[Opening Text segment section]

Diana, her mother and two young daughters are one of these families. Recently, Diana moved across the country from California to Dowagiac to take care of her mother after her father’s death. She is grateful the Mobile Food Pantry held at Victory Tabernacle, one of ACTION’s church partners, is there to help feed her family as she seeks a job close to home.

Each of ACTION’s 11 church partners recruits volunteers and those living at the transitional home also lend a hand, but the biggest pool of people willing to chip in are those who also receive food.

One of these volunteers is Marissa, a recent high school graduate with plans of joining the army. Marissa began volunteering last year to gain community service points for school, but quickly found that she loves volunteering and helping those in need. She is able to resonate with the experiences of those she serves as she often goes through the line to receive food for her mother and siblings.

[Closing Text segment section]

Assigned task:
Please carry on the food pantry text above from the point where it stops.

[Opening Recorded information section]

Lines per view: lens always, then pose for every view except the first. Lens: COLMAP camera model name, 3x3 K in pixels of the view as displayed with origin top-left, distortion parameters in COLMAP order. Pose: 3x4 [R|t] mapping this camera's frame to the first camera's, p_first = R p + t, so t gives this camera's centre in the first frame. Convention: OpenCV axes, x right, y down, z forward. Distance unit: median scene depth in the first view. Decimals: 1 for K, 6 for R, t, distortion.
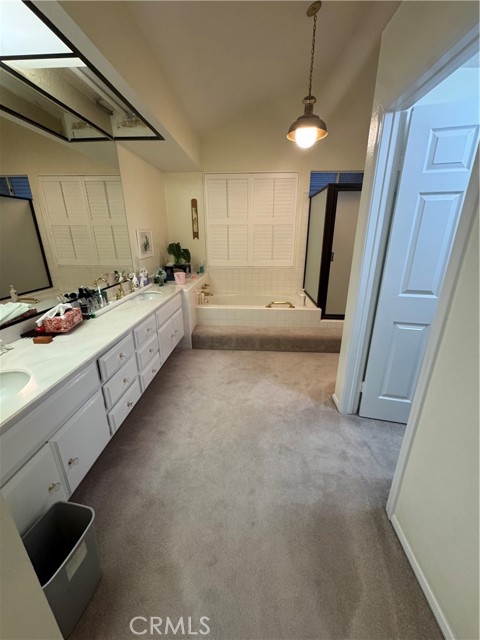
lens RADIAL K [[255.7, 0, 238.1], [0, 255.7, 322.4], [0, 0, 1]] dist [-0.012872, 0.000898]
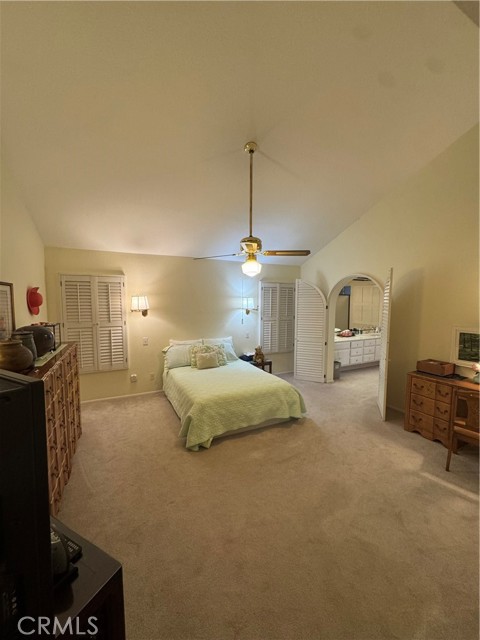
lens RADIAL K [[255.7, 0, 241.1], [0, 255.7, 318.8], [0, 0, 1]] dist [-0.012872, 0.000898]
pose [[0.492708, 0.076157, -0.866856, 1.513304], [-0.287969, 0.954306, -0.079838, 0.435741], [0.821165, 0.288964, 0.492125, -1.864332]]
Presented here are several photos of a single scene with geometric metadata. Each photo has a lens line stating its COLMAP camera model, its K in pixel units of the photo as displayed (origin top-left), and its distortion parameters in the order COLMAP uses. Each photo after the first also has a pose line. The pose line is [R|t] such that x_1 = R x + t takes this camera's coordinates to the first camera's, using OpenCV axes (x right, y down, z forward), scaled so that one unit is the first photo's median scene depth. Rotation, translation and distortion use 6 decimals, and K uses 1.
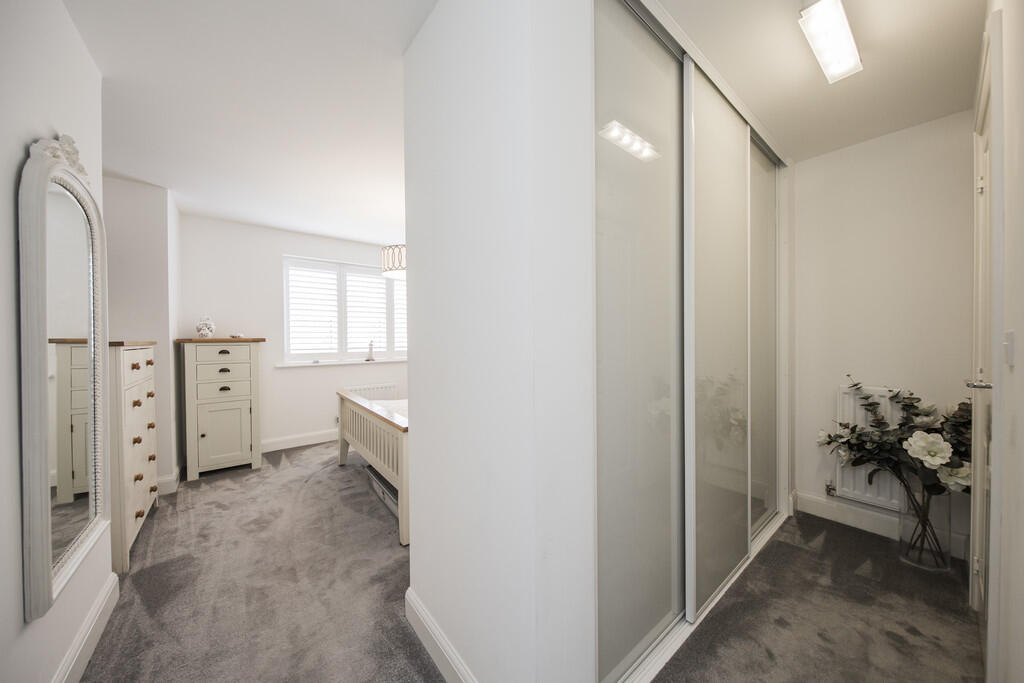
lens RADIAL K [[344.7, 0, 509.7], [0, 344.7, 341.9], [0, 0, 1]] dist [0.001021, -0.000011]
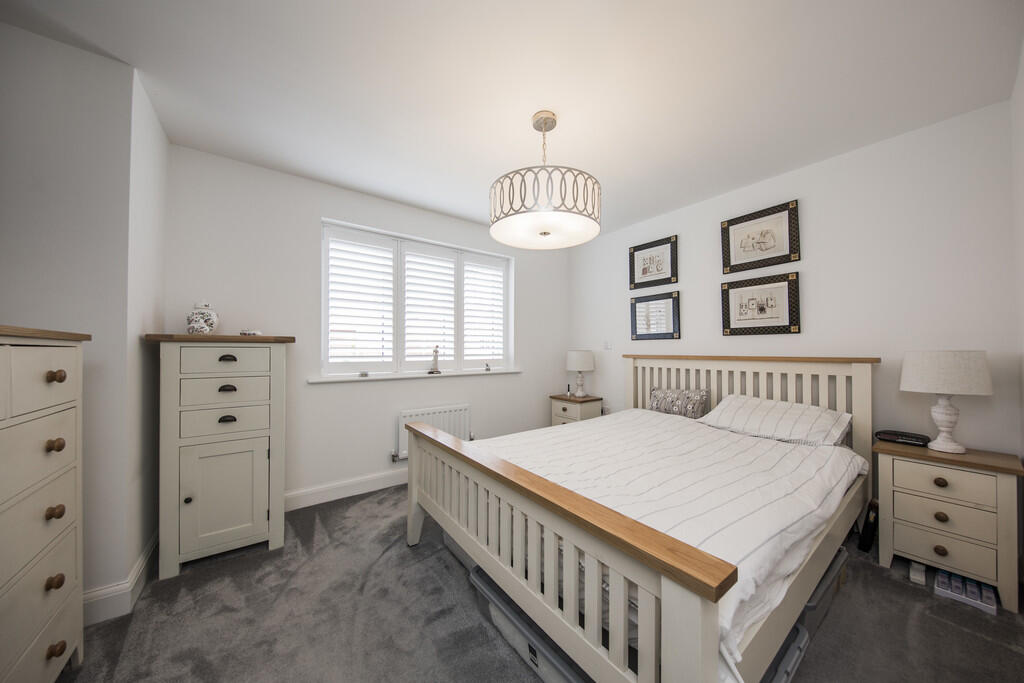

[Closing Recorded information section]

Answer box:
“I know it means a lot,” she said. “There’s been times when we have really struggled, so we actually look forward to coming to these.”

According to Marissa, some people are nervous or even embarrassed about seeking help, but she tells them there’s no need to feel that way:

“We all need help sometimes.”

Marissa summed up what Feeding America West Michigan, its agency partners like ACTION and its generous supporters like the United Way of Southwest Michigan, represent to those receiving support from Dowagiac’s Mobile Food Pantries:

“People who come through these lines are hopeful that they will be able to feed their families,” she said. “’Hopeful’ is a really good word that describes it.”